RightMichigan has the story of the Democrats’ intentions for more tax hikes here:

Dillon has another tax-hike in store for you after the November election!!!

All Andy Dillon can be thinking is, “Oops!”

We can hope this information will make it to the State Journal under Mr. Skubick’s byline.

The Governor can be expected to reiterate her pledge of December 6th, “The most important thing I learned is I’m not ever going to raise taxes again. It’s too hard. It’s too impossible.”

Michigan’s legislative taxation policy SNAFUs

… are not over yet.

It’s been fashionable lately to blame Michigan’s legislative buffoonery on term limits rather than the more obvious cause; overdependence on reptilian brain synapses. The usual explanation is something like this – “They aren’t around long enough to develop expertise or trust each other.”

Even if they’re around as long as our brain stems, evolutionarily speaking, no Republican will ever trust House Speaker Andy Dillon, whose gamesmanship and false “negotiation” tactics should not be forgotten. Worse, while Dillon was performing his duplicitous dance no one seemed to notice the horrendous provisions of the new Michigan Business Tax. The hastily passed 6% tax on a random array of services was so bad (in addition to imposing a $600 million tax it would have carried a $900 million compliance cost) it made some businesspeople see the MBT surcharge as the lesser of two evils. Andy Dillon claims avoiding one horn of the dilemma qualifies as supporting the other horn, but the legislature hasn’t yet taken notice of the looming disaster the MBT represents for small business.

This oversight isn’t an issue of trust, or even disingenuous Democrat brinkmanship. It is simply government incompetence. They don’t even seem to realize what they’ve done.

Here’s an example of the effect on small business: I almost threw up…

Then I called my competitor. I then called another competitor. I made a few calls and started planning my exit from being in business. I started thinking of how to move out of the state I love because some thieves in Lansing haven’t the faintest concept of economics. One of my competitors wondered aloud how insane that kind of tax was. I agreed.

Read the rest at the link above.

Never, or the end of my term, whichever comes first

LSJ 6-Dec-2007
Gov. says she won’t raise taxes ever again

Granholm instead will look to cuts, reforms for future

Kathy Barks Hoffman
Associated Press

Gov. Jennifer Granholm, stung by outrage from the business community over a now-repealed tax on services and some discontent with a state income tax increase, says she won’t resort to tax increases to cover any future shortfalls.

“The most important thing I learned is I’m not ever going to raise taxes again. It’s too hard. It’s too impossible,” Granholm said.

“Especially in light of our economy and what we’ve been through, I just don’t think that there’s anybody who’s interested in proceeding down that path again. And I’m first at the head of that line,” she added.

_Activities_:
a: In the post on Michigan taxes, what compliance cost would the hastily passed 6% tax on services have carried?
b: Reproduce word for word the stretch of the post on Michigan taxes from "Granholm instead will" through "any future shortfalls.".
The data that comes next is separate material, unrelated to the post on Michigan taxes.

_Input data_:
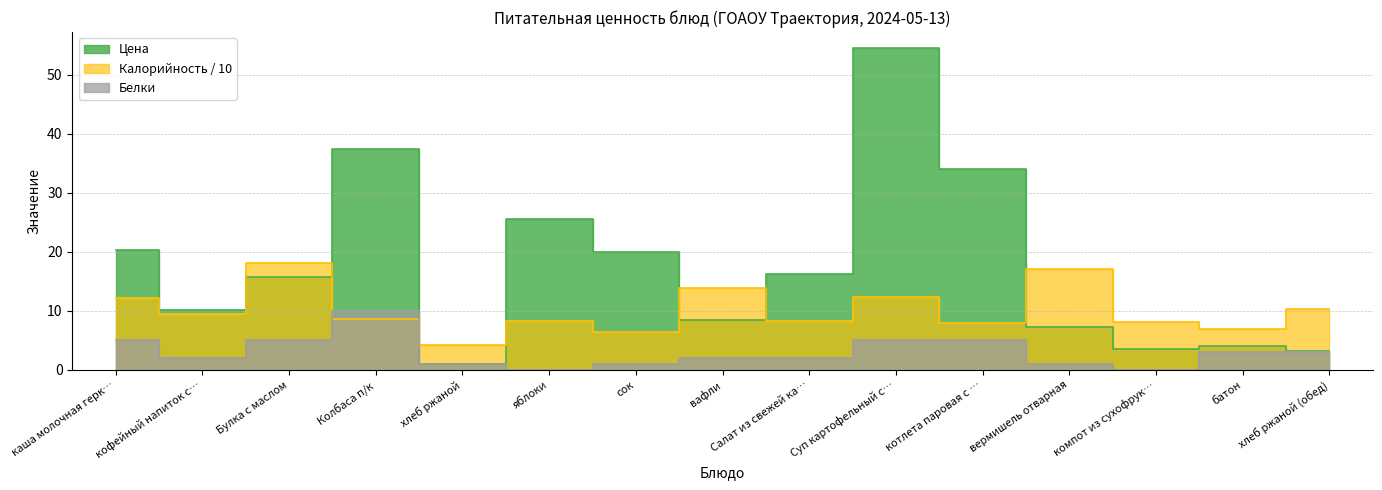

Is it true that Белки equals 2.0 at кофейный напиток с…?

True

_Results_:
a: $900 million

b:
Granholm instead will look to cuts, reforms for future

Kathy Barks Hoffman
Associated Press

Gov. Jennifer Granholm, stung by outrage from the business community over a now-repealed tax on services and some discontent with a state income tax increase, says she won’t resort to tax increases to cover any future shortfalls.